How 2011 will fare is impossible to forecast now, with crime still in its summer crest. Columbus police have not compiled their July report, and the city has no computerized records-management system to provide real-time crime reporting.
Police Chief Ricky Boren wants that system, and Mayor Teresa Tomlinson supports acquiring it, but city leaders haven’t decided how to pay for it.
“The hurdle we have to get past is the cost,” she said. “The vendors we speak to quote $2.5 million. That’s a chunk of change to come out of the police department budget.”
Columbus Council has to determine whether the funding can come from a 1 percent Local Option Sales Tax that voters approved in 2008. Seventy percent of the revenue from that tax is devoted to public safety.

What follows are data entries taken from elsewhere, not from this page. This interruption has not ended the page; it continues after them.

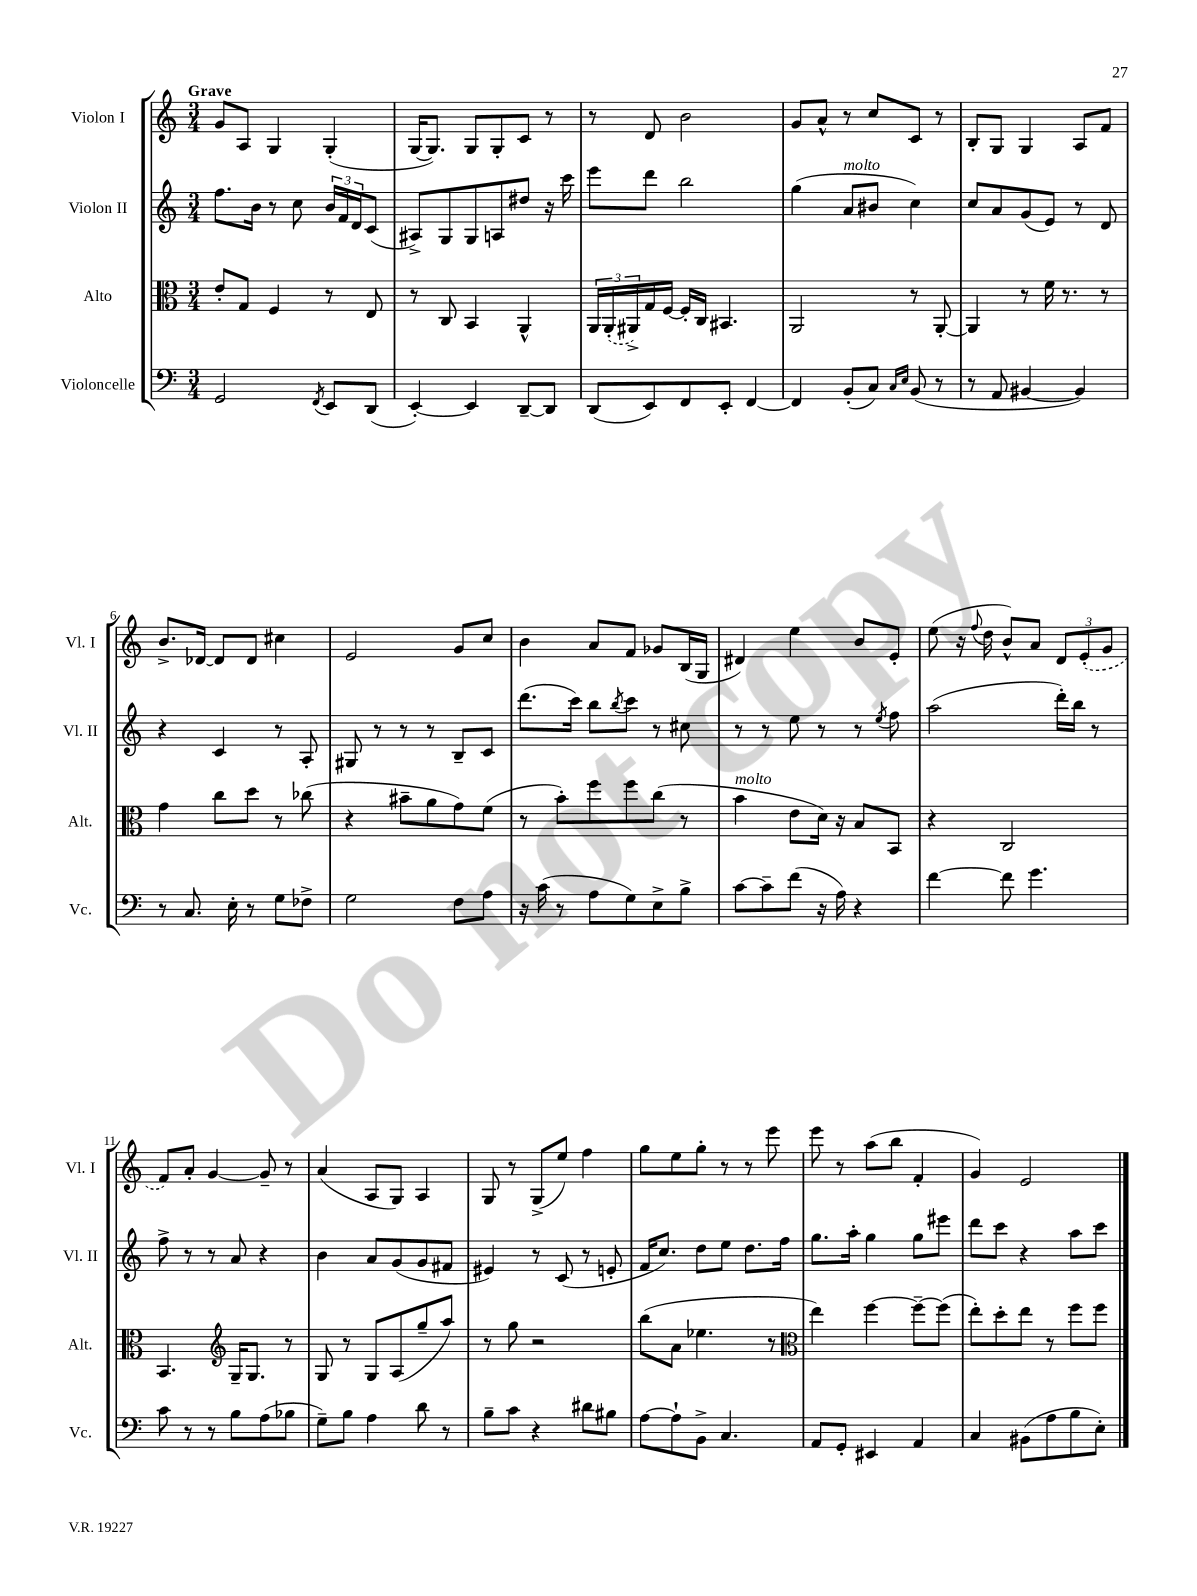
<<
\new StaffGroup <<
\new Staff = "s0" \with { instrumentName = "Violon I" shortInstrumentName = "Vl. I" } {
    \clef treble \key c \major \numericTimeSignature \time 3/4 \tempo "Grave"
    g'8 a8 g4 g4-.( |
    g16~ g8.) g8 g8-. c'8 r8 |
    r8 d'8 b'2 |
    g'8 a'8-^ r8 c''8 c'8 r8 |
    b8-. g8 g4 a8 f'8 |
    b'8.-> des'16~ des'8 des'8 cis''4 |
    e'2 g'8 c''8 |
    b'4 a'8 f'8 ges'8 b16( g16 |
    dis'4) e''4 b'8 e'8-. |
    e''8( r16 \appoggiatura { f''8 } d''16 b'8-^) a'8 \tuplet 3/2 { d'8 \once \slurDashed e'8-.( g'8 } |
    f'8) a'8-. g'4~ g'8-- r8 |
    a'4( a8 g8) a4 |
    g8 r8 g8->( e''8) f''4 |
    g''8 e''8 g''8-. r8 r8 e'''8 |
    e'''8 r8 a''8( b''8 f'4-. |
    g'4) e'2 \bar "|." |
}
\new Staff = "s1" \with { instrumentName = "Violon II" shortInstrumentName = "Vl. II" } {
    \clef treble \key c \major \numericTimeSignature \time 3/4
    f''8. b'16 r8 c''8 \tuplet 3/2 { b'16 f'16 d'16 } c'8( |
    ais8->) g8 g8 a8 dis''8 r16 c'''16 |
    e'''8 d'''8 b''2 |
    g''4( a'8^\markup { \italic "molto" } bis'8 c''4) |
    c''8 a'8 g'8( e'8) r8 d'8 |
    r4 c'4 r8 a8-. |
    gis8 r8 r8 r8 b8-- c'8 |
    d'''8.( c'''16) b''8 \acciaccatura { b''8 } c'''8 r8 cis''8 |
    r8 r8 e''8 r8 r8 \acciaccatura { e''8 } f''8 |
    a''2( d'''16-.) b''16 r8 |
    f''8-> r8 r8 a'8 r4 |
    b'4 a'8 g'8( g'8 fis'8 |
    eis'4) r8 c'8( r8 e'8-. |
    f'16 c''8.) d''8 e''8 d''8. f''16 |
    g''8. a''16-. g''4 g''8 eis'''8 |
    d'''8 c'''8 r4 a''8 c'''8 \bar "|." |
}
\new Staff = "s2" \with { instrumentName = "Alto" shortInstrumentName = "Alt." } {
    \clef alto \key c \major \numericTimeSignature \time 3/4
    e'8-. g8 f4 r8 e8 |
    r8 c8 b,4 a,4-^ |
    \tuplet 3/2 { a,16 \once \slurDashed a,16-.( ais,16->) } g16 f16~ f16-. c16 bis,4. |
    a,2 r8 a,8~-. |
    a,4 r8 f'16 r8. r8 |
    g'4 c''8 d''8 r8 ces''8( |
    r4 bis'8-- a'8 g'8) f'8( |
    r8 b'8-.) f''8 f''8 c''8( r8 |
    b'4^\markup { \italic "molto" } e'8 d'16) r16 b8 b,8 |
    r4 c2 |
    b,4. \clef treble g16-- g8. r8 |
    g8 r8 g8 a8( g''8-- a''8) |
    r8 g''8 r2 |
    b''8( a'8 ees''4. r8 |
    \clef alto e''4) f''4~ f''8~-- f''8( |
    e''8-.) d''8-. e''8 r8 f''8 f''8 \bar "|." |
}
\new Staff = "s3" \with { instrumentName = "Violoncelle" shortInstrumentName = "Vc." } {
    \clef bass \key c \major \numericTimeSignature \time 3/4
    g,2 \acciaccatura { f,8 } e,8 d,8( |
    e,4~-.) e,4 d,8~-- d,8 |
    d,8( e,8) f,8 e,8-. f,4~ |
    f,4 b,8-.( c8) \grace { c16 e16 } b,8( r8 |
    r8 a,8 bis,4~ bis,4) |
    r8 c8. e16-. r8 g8 fes8-> |
    g2 f8 a8 |
    r16 c'16( r8 a8 g8) e8-> b8-> |
    c'8~ c'8-- f'8( r16 a16) r4 |
    f'4~ f'8 g'4. |
    c'8 r8 r8 b8 a8( bes8 |
    g8--) b8 a4 d'8 r8 |
    b8-- c'8 r4 dis'8 bis8 |
    a8~ a8-! b,8-> c4. |
    a,8 g,8-. eis,4 a,4 |
    c4 bis,8( a8 b8 e8-.) \bar "|." |
}
>>
>>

“With the LOST proceeds, there have been questions by some councilors as to whether these types of costs are those that should be covered by the LOST funds, or whether LOST funds are only for narrowly defined items,” Tomlinson added. “Chief Boren and I are trying to negotiate a payment schedule that would allow easier funding.”

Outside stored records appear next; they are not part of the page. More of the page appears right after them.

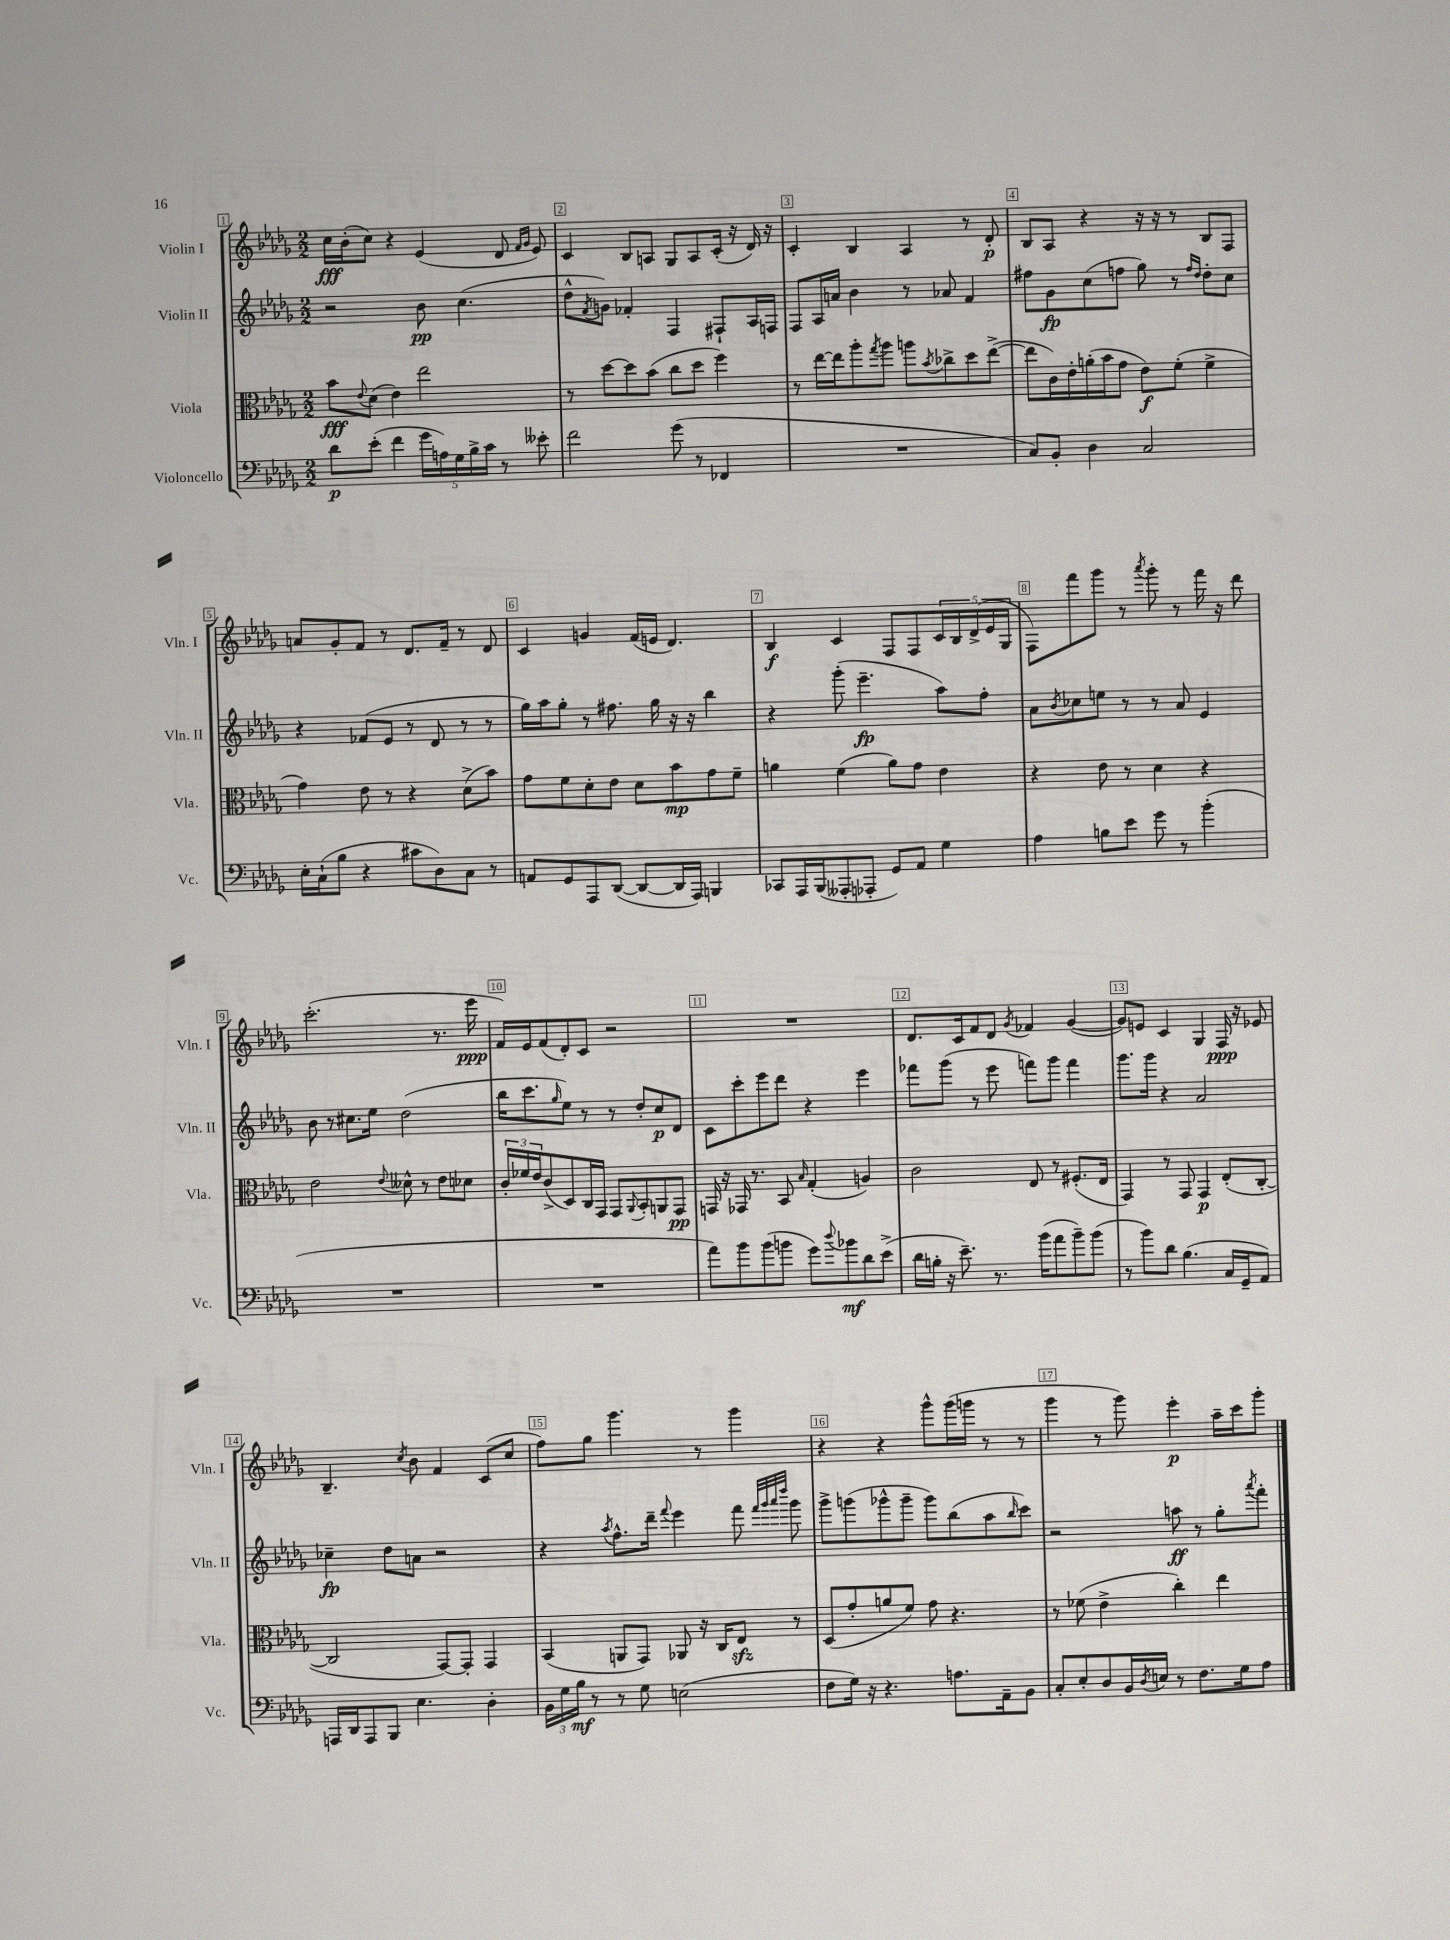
<<
\new StaffGroup <<
\new Staff = "s0" \with { instrumentName = "Violin I" shortInstrumentName = "Vln. I" } {
    \clef treble \key des \major \numericTimeSignature \time 2/2
    c''16\fff bes'16-.( c''8) r4 ees'4( des'8 \grace { f'16 ges'16 } ees'8) |
    c'4 bes8 a8 ges8 a8 c'16-.( r16 des'16) r16 |
    c'4-. bes4 aes4 r8 des'8-.\p |
    bes8 aes8 r4 r16 r16 r8 bes8 f8 |
    a'8 ges'8-. f'8 r8 des'8. f'16-- r8 des'8 |
    c'4 g'4 f'16( e'16 des'4.) |
    bes4\f c'4 f8 f8 \tuplet 5/4 { c'16 bes16 des'16->( ees'16 ges16 } |
    f8) f'''8 ges'''8 r8 \acciaccatura { aes'''8 } ges'''8-. r8 f'''16 r16 des'''8 |
    c'''2.-.( r8. ees'''16\ppp |
    f'16) ees'16 f'8( des'8-.) c'8 r2 |
    R1 |
    des'8. c'16 f'8 des'8 \acciaccatura { ges'8 } fes'4 ges'4~( |
    ges'8) e'8 c'4 ges4 f16\ppp r16 ees'8 |
    bes4.-- \acciaccatura { c''8 } bes'8 f'4 c'8( c''8 |
    f''8) ges''8 ges'''4. r8 ges'''4 |
    r4 r4 ges'''8-^ ges'''16( g'''16 r8 r8 |
    ges'''4 r8 ges'''8) ees'''4-.\p aes''16-- c'''16 ges'''8-. \bar "|." |
}
\new Staff = "s1" \with { instrumentName = "Violin II" shortInstrumentName = "Vln. II" } {
    \clef treble \key des \major \numericTimeSignature \time 2/2
    r2 bes'8\pp c''4.( |
    des''8-^ \acciaccatura { f'8 } g'8) fes'4-. f4 fis8-! aes16 f16 |
    f8 aes16 a'16 bes'4 r8 aes'8 f'4 |
    fis''8 ges'8\fp c''8( f''8 ges''8) r8 \grace { f''16 des''16 } des''8-. c''8 |
    r4 fes'8( ees'8 r8 des'8 r8 r8 |
    ges''16) aes''16 ges''8-. r8 fis''8. ges''16 r16 r16 bes''4 |
    r4 ges'''8-.( ees'''4.--\fp aes''8) f''8-. |
    aes'8 \acciaccatura { bes'8 } ces''8 e''8 r8 r8 aes'8 ees'4 |
    bes'8 r8 cis''8. ees''16 des''2( |
    bes''16 c'''8. \grace { ges''16 } ees''8) r8 r8 des''8-. c''8\p des'8 |
    c'8 c'''8-. ees'''8 des'''8 r4 ees'''4 |
    fes'''8 ges'''8( r8 ees'''8 f'''8) ges'''8 f'''4 |
    ges'''8. ges'''16 r4 aes'2 |
    ces''4--\fp des''8 a'8 r2 |
    r4 \acciaccatura { aes''8 } f''8.-^ des'''16-- \appoggiatura { f'''8 } ees'''4 f'''8 \grace { f'''32 ges'''32 aes'''32 des''''32 } ges'''8 |
    ges'''8-> g'''8( ges'''8-^ ges'''8-- ges'''8) bes''8( aes''8 \grace { bes''16 } c'''8) |
    r2 a''8\ff r8 ges''8-. \acciaccatura { aes'''8 } f'''8-. \bar "|." |
}
\new Staff = "s2" \with { instrumentName = "Viola" shortInstrumentName = "Vla." } {
    \clef alto \key des \major \numericTimeSignature \time 2/2
    bes'8\fff \appoggiatura { ees'8 } des'8( ees'4) ees''2 |
    r8 des''8~ des''8 bes'8( c''8 des''8 f''4) |
    r8 ees''16~ ees''16 aes''8-. \acciaccatura { ges''8 } aes''8 a''8 \acciaccatura { bes'8 } ces''8-> des''8 ees''8~->( |
    ees''8 c'16) ees'16-. a'16-.( bes'16 ges'8 ees'8\f) f'8-.( f'4-> |
    ges'4) ees'8 r8 r4 des'8->( bes'8) |
    ges'8 f'8 des'8-. ees'8 des'8 bes'8\mp ges'8 f'8-- |
    a'4 f'4( a'8) ges'8 ees'4 |
    r4 ees'8 r8 des'4 r4 |
    ees'2 \appoggiatura { ees'8 } deses'8-^ r8 ees'8 des'8 |
    \tuplet 3/2 { c'16-. fes'16 ees'16 } c'8->( des8) c16 ges,16 ges,8 \appoggiatura { aes,8 } bes,8-. a,8 ges,8\pp |
    g,16 r16 ges,16 r8. bes,8 \grace { bes16 } ges4-.( a4) |
    c'2 ees8 r8 fis8.-.( ees16 |
    ges,4) r8 ges,8 ges,4\p ees8-.( c8~-. |
    c2 ges,8~) ges,8-. ges,4 |
    bes,4( a,8 ges,8) aes,8 r16 c16 ees8\sfz r8 |
    des8( ges'8-. a'8 f'8) ges'8 r4. |
    r8 fes'8( ees'4-> c''4-.) ees''4 \bar "|." |
}
\new Staff = "s3" \with { instrumentName = "Violoncello" shortInstrumentName = "Vc." } {
    \clef bass \key des \major \numericTimeSignature \time 2/2
    des'8\p ees'8-.( f'4 \tuplet 5/4 { ges'16 a16) ges16 bes16-> c'16 } r8 eeses'8-. |
    f'2 ges'8( r8 fes,4 |
    R1 |
    c8) bes,8-. des4 c2 |
    ees16-. c16-!( bes8 r4 cis'8 des8) c8 r8 |
    a,8 ges,8 aes,,8 des,8~( des,8~ des,16 aes,,16) b,,4 |
    ces,8 aes,,16 bes,,16( aeses,,8-. aes,,8-. ges,8) aes,8 ges4 |
    aes4 b8 ees'8 ges'8 r8 bes'4-.( |
    R1 |
    R1 |
    aes'8) bes'8 bes'8( b'8 ges'8) \appoggiatura { des''8 } bes'8\mf des'8 ees'8->( |
    des'16 b16-. r16 ees'8.--) r8. bes'16( aes'8 bes'8--) bes'8( |
    r8 bes'8) des'8 bes4.( c16 ges,16-- aes,8) |
    a,,16 des,16 a,,8 bes,,8 ees4. des4-. |
    \tuplet 3/2 { bes,16 ges16 bes16\mf } r8 r8 ges8 e2( |
    f8 ges16) r16 r4. a8. aes,16-- bes,8 |
    c8-. ees8-. des8 bes,16 \acciaccatura { des8 } e16 r8 f8. ges16 aes8 \bar "|." |
}
>>
>>
\layout { \context { \Score \override BarNumber.break-visibility = ##(#f #t #t) barNumberVisibility = #all-bar-numbers-visible \override BarNumber.stencil = #(make-stencil-boxer 0.1 0.3 ly:text-interface::print) } }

Other law enforcement agencies may chip in, says the mayor, who hopes for a better price and payment schedule, and hopes council will use sales tax funds for the purchase.
Police say the system not only would enable them to track crime as it happens, but immediately recognize trends to determine where it’s most likely to happen next.
Part I crimes through June of this year show the usual summer climb: 1,034 in January; 793 in February; 991 in March; 1,072 in April; 1,107 in May; 1,145 in June.
Why does crime spike in summer?
Police say a primary factor is demographic: People are more likely to commit crimes when they’re young, in their teens and 20s. Teens are out of school then. And more people in general -- including those in their 20s, who are more mobile and have more access to alcohol than school-age teens -- are out and about.
The circumstances provide more opportunities for crime: more perpetrators of prime age, more victims, more chances for friction among people lacking the maturity to manage their anger and check their impulses.
“Jam them together, and they’re close together, and all of a sudden you’ve got friction,” says police Lt. Bill Rawn, who compiles the department’s crime stats. “You’ve got friction. You’ve got somebody taking care of friction. You’ve got cuttings, shootings, etc.”
Boren says property crimes climb, too: “During the summertime, you definitely see spikes in three areas, burglaries, larcenies and auto thefts. Usually, the trend goes down after school starts. We’ve seen that a lot.”
One crime seems to have no season: homicide.
Most often involving people who know each other, sometimes motivated by personal conflict, it can happen anytime, fueled by alcohol or illicit drugs or domestic disputes.
“It’s all over the chart,” says Boren, who recalls working eight cases one December in the '80s. “What can you say? You cannot have a police officer in every home at any given time.”